The main objectives of this study were sequencing, assembling, and annotation of chloroplast genome of one of the main Siberian boreal forest tree conifer species Siberian larch (Larix sibirica Ledeb.) and detection of polymorphic genetic markers – microsatellite loci or simple sequence repeats (SSRs) and single nucleotide polymorphisms (SNPs).
We used the data of the whole genome sequencing of three Siberian larch trees from different regions - the Urals, Krasnoyarsk, and Khakassia, respectively. Sequence reads were obtained using the Illumina HiSeq2000 in the Laboratory of Forest Genomics at the Genome Research and Education Center of the Siberian Federal University. The assembling was done using the Bowtie2 mapping program and the SPAdes genomic assembler. The genome annotation was performed using the RAST service. We used the GMATo program for the SSRs search, and the Bowtie2 and UGENE programs for the SNPs detection. Length of the assembled chloroplast genome was 122,561 bp, which is similar to 122,474 bp in the closely related European larch (Larix decidua Mill.). As a result of annotation and comparison of the data with the existing data available only for three larch species - L. decidua, L. potaninii var. chinensis (complete genome 122,492 bp), and L. occidentalis (partial genome of 119,680 bp), we identified 110 genes, 34 of which represented tRNA, 4 rRNA, and 72 protein-coding genes.
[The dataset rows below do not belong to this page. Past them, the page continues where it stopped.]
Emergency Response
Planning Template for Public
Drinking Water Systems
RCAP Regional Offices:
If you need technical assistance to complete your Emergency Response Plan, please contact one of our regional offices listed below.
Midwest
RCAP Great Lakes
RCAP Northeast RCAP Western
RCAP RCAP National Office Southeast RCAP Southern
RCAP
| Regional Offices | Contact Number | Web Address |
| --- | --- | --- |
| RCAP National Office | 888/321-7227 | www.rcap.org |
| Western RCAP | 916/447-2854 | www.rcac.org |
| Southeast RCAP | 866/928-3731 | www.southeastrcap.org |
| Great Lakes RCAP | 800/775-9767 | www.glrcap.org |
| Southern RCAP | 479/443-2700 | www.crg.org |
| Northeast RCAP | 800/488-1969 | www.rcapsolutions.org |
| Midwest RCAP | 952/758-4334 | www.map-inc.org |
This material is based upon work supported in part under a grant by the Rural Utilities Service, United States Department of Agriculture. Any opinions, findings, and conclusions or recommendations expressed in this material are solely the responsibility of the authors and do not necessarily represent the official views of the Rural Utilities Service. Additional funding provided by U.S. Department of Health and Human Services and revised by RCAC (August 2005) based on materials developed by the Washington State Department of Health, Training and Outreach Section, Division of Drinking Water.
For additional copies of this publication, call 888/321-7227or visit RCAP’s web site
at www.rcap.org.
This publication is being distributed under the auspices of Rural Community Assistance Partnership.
In total, 13 SNPs were detected; two of them were in the tRNA-Arg and Cell division protein FtsH genes, respectively. In addition, 23 SSR loci were identified.
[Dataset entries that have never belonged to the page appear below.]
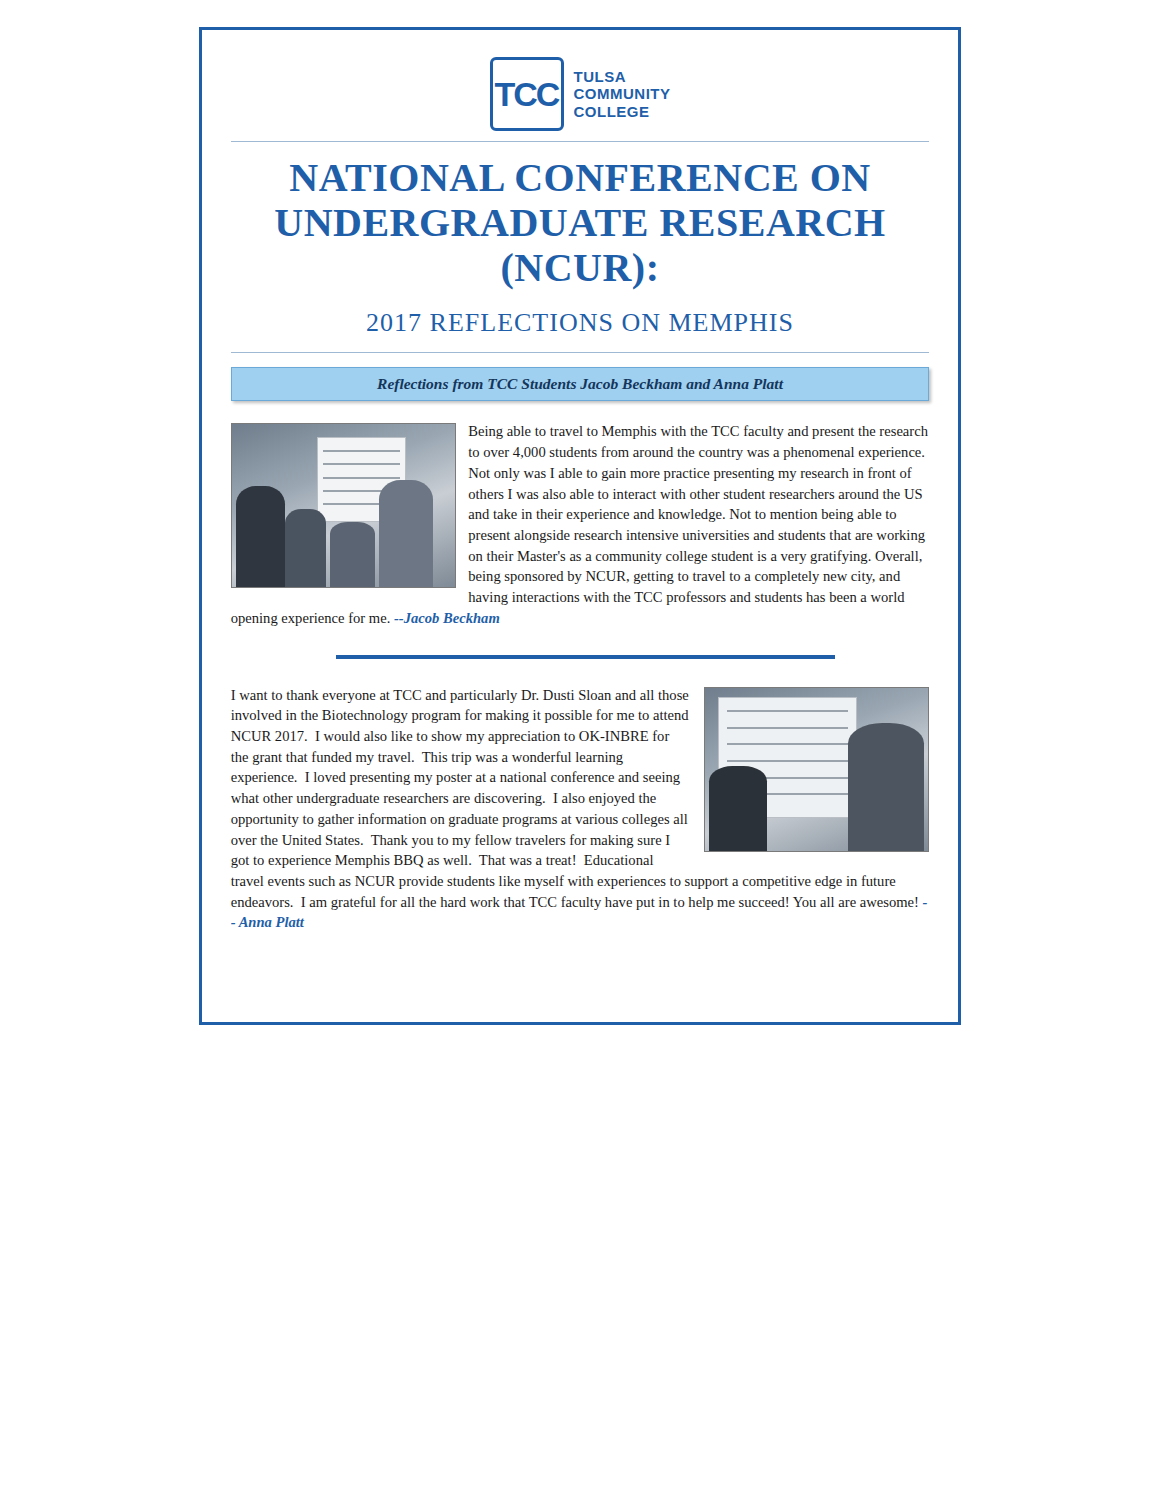TCC
Tulsa
Community
College
National Conference on Undergraduate Research (NCUR):
2017 Reflections on Memphis
Reflections from TCC Students Jacob Beckham and Anna Platt
Being able to travel to Memphis with the TCC faculty and present the research to over 4,000 students from around the country was a phenomenal experience. Not only was I able to gain more practice presenting my research in front of others I was also able to interact with other student researchers around the US and take in their experience and knowledge. Not to mention being able to present alongside research intensive universities and students that are working on their Master's as a community college student is a very gratifying. Overall, being sponsored by NCUR, getting to travel to a completely new city, and having interactions with the TCC professors and students has been a world opening experience for me. --Jacob Beckham
I want to thank everyone at TCC and particularly Dr. Dusti Sloan and all those involved in the Biotechnology program for making it possible for me to attend NCUR 2017. I would also like to show my appreciation to OK-INBRE for the grant that funded my travel. This trip was a wonderful learning experience. I loved presenting my poster at a national conference and seeing what other undergraduate researchers are discovering. I also enjoyed the opportunity to gather information on graduate programs at various colleges all over the United States. Thank you to my fellow travelers for making sure I got to experience Memphis BBQ as well. That was a treat! Educational travel events such as NCUR provide students like myself with experiences to support a competitive edge in future endeavors. I am grateful for all the hard work that TCC faculty have put in to help me succeed! You all are awesome! -- Anna Platt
The complete chloroplast genome sequence was obtained for Siberian larch for the first time. The reference complete chloroplast genomes, such as one described here, would greatly help in the chloroplast resequencing and search for additional genetic markers using population samples. The results of this research will be useful for further phylogenetic and gene flow studies in conifers.